Madagascar by J.T.Rogers
Melbourne Theatre Company
Where and When: Fairfax Studio, Art Centre, March 18 to April 3, 2010
Reviewer: Kate Herbert
Stars:****
For the characters in J.T. Rogers’ play, Madagascar represents the exotic and unknown, a fanciful dream world, buts also the painful reality of famine and despair in Africa.
Rogers’ play is cunningly constructed by threading together the stories of three characters whose lives intersect in painfully intense ways. Time is elastic; memory bleeds into real time and characters who have been separated for years, share the same space, conjuring memories, snatches of conversation, arguments and past golden times.
Noni Hazlehurst gives an inspired and subtle performance as Lilian, a wealthy, acerbic and driven New Yorker who “stays in motion”, travelling the world to avoid her guilt and pain about her missing son, Paul.
Lilian raised her son and daughter, June (Asher Keddie) virtually alone, while her husband, Arthur, a charismatic and renowned economist, pursued his research in Madagascar.
Keddie is pale, luminous and emotionally fragile as June, who puts her life on hold to hunt for her brother.
Dancing around the edges of their lives is Nathan (Nicholas Bell), a less successful colleague of Arthur’s, who finds himself in a secret affair with Lilian. He is played with vibrating anxiety and self-doubt by Bell.
A powerful but unseen presence on stage with them is Paul, the missing son. His mother and sister adore him but we cannot help feeling that he is a narcissistic young man, obsessed with his father and determined to punish his mother, sister and Nathan for their human failings.
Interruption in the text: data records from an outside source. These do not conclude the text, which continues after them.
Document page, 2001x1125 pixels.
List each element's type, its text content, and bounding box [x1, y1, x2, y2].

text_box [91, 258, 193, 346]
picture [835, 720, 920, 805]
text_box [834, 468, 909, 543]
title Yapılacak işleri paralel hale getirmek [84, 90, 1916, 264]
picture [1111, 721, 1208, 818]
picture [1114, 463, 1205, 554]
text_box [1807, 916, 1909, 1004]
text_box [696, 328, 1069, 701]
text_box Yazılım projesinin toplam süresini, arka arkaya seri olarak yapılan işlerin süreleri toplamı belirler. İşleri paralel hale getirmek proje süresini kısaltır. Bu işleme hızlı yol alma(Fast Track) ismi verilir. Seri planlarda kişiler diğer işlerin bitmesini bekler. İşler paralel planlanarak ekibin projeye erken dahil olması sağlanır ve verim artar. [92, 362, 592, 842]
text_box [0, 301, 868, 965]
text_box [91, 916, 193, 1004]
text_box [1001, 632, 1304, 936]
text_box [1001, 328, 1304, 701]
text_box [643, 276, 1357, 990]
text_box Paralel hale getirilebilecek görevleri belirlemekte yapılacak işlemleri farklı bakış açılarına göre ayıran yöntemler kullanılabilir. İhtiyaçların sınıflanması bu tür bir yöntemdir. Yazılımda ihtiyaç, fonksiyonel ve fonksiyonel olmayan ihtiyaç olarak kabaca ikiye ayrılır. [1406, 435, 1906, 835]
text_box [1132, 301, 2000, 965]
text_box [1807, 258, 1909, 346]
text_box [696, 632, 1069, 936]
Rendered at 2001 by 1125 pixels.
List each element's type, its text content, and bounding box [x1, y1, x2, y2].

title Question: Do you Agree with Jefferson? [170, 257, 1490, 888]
The play takes place in an apartment overlooking the Spanish Steps in Rome. In this flat Lilian awaits her son’s arrival years earlier. It is the same place where June, for several years, tragically lives her life as a tour guide hoping for the return of Paul, and where Nathan reminisces about his time with Lilian.
Rogers’ dialogue is intelligent, articulate, witty and caustic. His observations about our dangerous and rapidly changing contemporary world are compelling and often funny. His characters come alive for us through their inner worlds, their memories and their hidden pain. It takes most of the first half for us to comprehend his complex interweaving of their stories.
Director, Sam Strong, moves his characters like ghosts, their paths weaving through the sparse, architectural design (Jo Briscoe). Paul Jackson’s lighting highlights the isolation of the characters and creates a flickering, otherworldly light through reflections from the water lying on the stone paved ground.
Madagascar is a mesmerising and superbly acted and directed production.